I am trying to write a program dealing with random number generation, but I figured this would be the best forum to ask this. My program will, given each of the March Madness teams' probabilities of winning at each round, generate a partially random bracket based on those numbers. My program uses FiveThiryEight's round-by-round numbers. My algorithm for determining a winner is to take each team's chance of winning that round (doesn't add to 1 in later rounds by design, since the odds are all from the first round looking ahead), multiply each teams' odds by a uniformly distributed number between 0 and 1, and advancing the team with the higher score by this method to the next round.
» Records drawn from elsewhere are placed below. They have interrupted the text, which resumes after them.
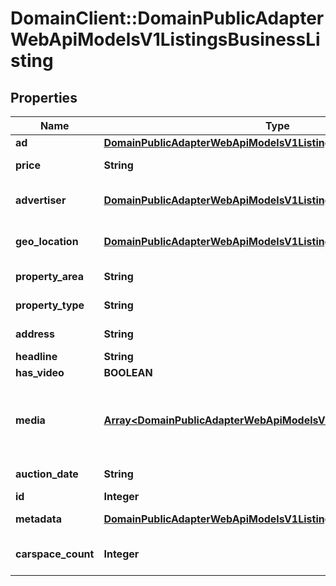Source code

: # DomainClient::DomainPublicAdapterWebApiModelsV1ListingsBusinessListing

## Properties
Name | Type | Description | Notes
------------ | ------------- | ------------- | -------------
**ad** | [**DomainPublicAdapterWebApiModelsV1ListingsBusinessAd**](DomainPublicAdapterWebApiModelsV1ListingsBusinessAd.md) | Ad details | [optional] 
**price** | **String** | Formatted listing price | [optional] 
**advertiser** | [**DomainPublicAdapterWebApiModelsV1ListingsBusinessAdvertiser**](DomainPublicAdapterWebApiModelsV1ListingsBusinessAdvertiser.md) | Listing Agency details | [optional] 
**geo_location** | [**DomainPublicAdapterWebApiModelsV1ListingsBusinessGeoLocation**](DomainPublicAdapterWebApiModelsV1ListingsBusinessGeoLocation.md) | Listing location coordinates | [optional] 
**property_area** | **String** | Building size | [optional] 
**property_type** | **String** | Property type | [optional] 
**address** | **String** | Full address | [optional] 
**headline** | **String** | Headline | [optional] 
**has_video** | **BOOLEAN** | Has video? | [optional] 
**media** | [**Array&lt;DomainPublicAdapterWebApiModelsV1ListingsBusinessMedia&gt;**](DomainPublicAdapterWebApiModelsV1ListingsBusinessMedia.md) | Media resources for listing (images, video, floor plans) | [optional] 
**auction_date** | **String** | Auction date | [optional] 
**id** | **Integer** | AdID | [optional] 
**metadata** | [**DomainPublicAdapterWebApiModelsV1ListingsBusinessMetadata**](DomainPublicAdapterWebApiModelsV1ListingsBusinessMetadata.md) | Listing metadata | [optional] 
**carspace_count** | **Integer** | Car parking spaces count | [optional] 


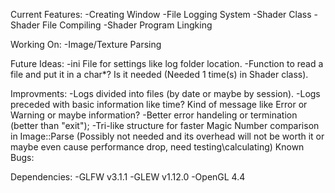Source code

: Current Features:
	-Creating Window
	-File Logging System
	-Shader Class
	-Shader File Compiling
	-Shader Program Lingking
	
Working On:
	-Image/Texture Parsing

Future Ideas:
	-ini File for settings like log folder location.
	-Function to read a file and put it in a char*? Is it needed (Needed 1 time(s) in Shader class).

Improvments:
	-Logs divided into files (by date or maybe by session).
	-Logs preceded with basic information like time? Kind of message like Error or Warning or maybe information?
	-Better error handeling or termination (better than "exit");
	-Tri-like structure for faster Magic Number comparison in Image::Parse (Possibly not needed and its overhead will not be worth it or maybe even cause performance drop, need testing\calculating)
Known Bugs:

Dependencies:
	-GLFW v3.1.1
	-GLEW v1.12.0
	-OpenGL 4.4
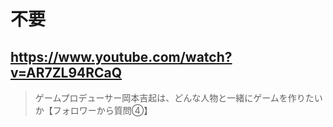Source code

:# 不要

## https://www.youtube.com/watch?v=AR7ZL94RCaQ

> ゲームプロデューサー岡本吉起は、どんな人物と一緒にゲームを作りたいか【フォロワーから質問④】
However, this is creating some unexpected behavior. For example: a team with a 40% chance of winning round 2 against a team with a 20% chance of winning the round will win 3/4 of the time, instead of 2/3 as would be expected. A team with a 60% chance against a team with a 40% chance in round 1 will win 2/3 of the time instead of 3/5. These results are the product of a small Matlab script I wrote to test the algorithm. Where is the problem in the algorithm, and how can I fix it?
If $U$ and $V$ are independent random numbers in $[0,1]$ with uniform distribution, and $0 < a < b$, then $P(a U > bV) = a/(2b)$ and $P(a U < bV) = 1 - a/(2b) = (2b - a)/(2b)$.
This can be seen from a diagram: $P(aU > bV)$ is the area of the triangle with vertices $(0,0)$, $(1,0)$ and $(1,a/b)$. So the ratio of probabilities is not $a$ to $b$ but $a$ to $2b-a$. If you want team A to beat team B with probability $p$ (where $p \le 1/2$), you want to take $a = 2 p b $.